Can still access online
Even though they’re not online banks, big banks know people want to access their money online. Mobile apps and online banking even help cut down on branch visits, which cost banks money.
More banking products
The largest banks often offer the widest variety of banking, loan, and other related products.
Downsides of Using Big Banks
Some banking products offered by big banks may offer low or no fees, but that isn’t usually the case. You often face a long list of fees, some of which may be expensive.
Large organizational structure
Big banks have several management and customer service levels. Front line employees may not have the authority to help you fix your problems. Instead, you may face a bureaucratic process.
More involvement needed
Bigger banks often require you to meet certain conditions to avoid fees. This could include signing up for eStatements, making a certain number of transactions each month, or having a direct deposit. You must keep up with this or face the fee.
Rarely pay interest worth mentioning
Across both checking and savings accounts, big banks normally pay little to no interest. Most checking accounts won’t offer the feature and those that do likely pay less than 0.1%.
Consider the Following When Picking a Checking Account
Choosing a checking account should focus on your specific needs and how you plan to use the account. Here are some factors to consider.
Fees and other costs
One of the first things to consider when looking at a checking account, or any bank account for that matter, is the list of fees you may have to pay.
Some banks have excellent products with no fees you have to pay to open and use an account in basic ways. Others have a long list of maintenance fees, per check processing fees, minimum balance fees, and more.
Virtually no bank is genuinely fee-free.
If you want to use some less commonly used services, you’ll probably have to pay a fee. This could include stopping payment on a check or sending a wire transfer.
The key is finding an account that costs you little to no money for how you plan to use it regularly.
Does the account pay interest?
Checking accounts aren’t opened to help you earn interest on your money. Most people use savings accounts, certificates of deposit, or other investments for this need. That said, some checking accounts are interest-bearing and offer a small amount of interest. View this as a bonus.
A small subset of rewards checking accounts may pay higher interest rates. These accounts usually require you to meet certain monthly transaction minimums to earn a higher interest rate. The higher interest rate is typically limited to a particular dollar amount in the account.
Having access to your checking account in the way that makes the most sense for you is critical. Evaluate how you can access your accounts and money when you need it.

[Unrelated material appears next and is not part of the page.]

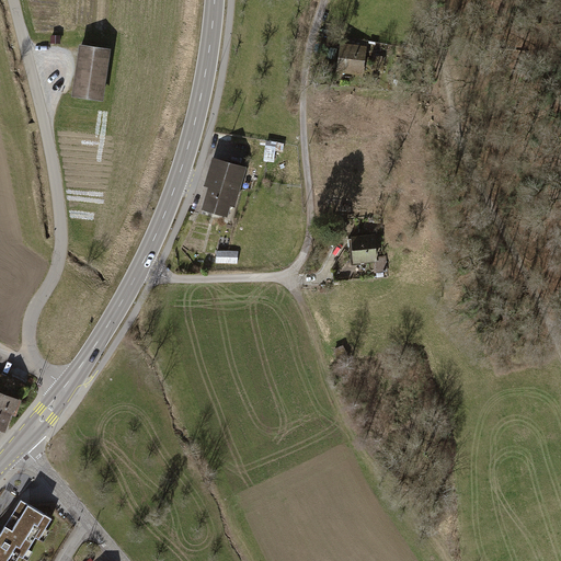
[(75,95),(101,99),(109,50),(82,46),(75,95)]
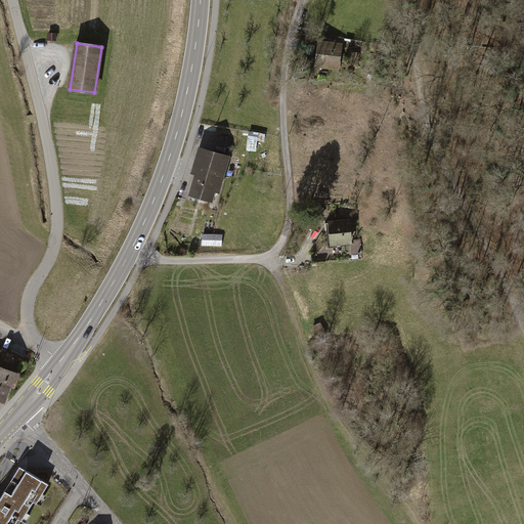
[(339,46),(320,43),(318,64),(337,67),(339,46)]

For many people, that may be a focus on online banking, mobile banking, and a solid ATM network (or waivers and reimbursements for ATM fees). For others, a preference for visiting a convenient local branch may be the best option.
Mobile banking experience
Before you sign up for a bank account, look into the bank’s mobile or online banking reviews. If their platforms are hard to use, you may want to look for a better option.
Banking solutions for other needs
Banks provide many services other than checking accounts. While a free checking account should be a priority, it may be worth paying a little bit for a checking account if the bank provides other services you need.
For example, you may want to meet with a financial advisor, mortgage officer, or another loan officer. If a bank has top-notch service in these areas and you value this, it may be worth accepting a slightly sub-optimal checking account.
Make sure to look into payment services, too. Investigate whether wire transfers, money orders, or person-to-person payments, such as Zelle, are options and how much they cost.
You Choose the Perfect Fit
Banking is not one size fits all. Make a list of what’s important to you before looking for a checking account.
After that, you can look at our options above and other potential solutions to find the perfect fit for your needs.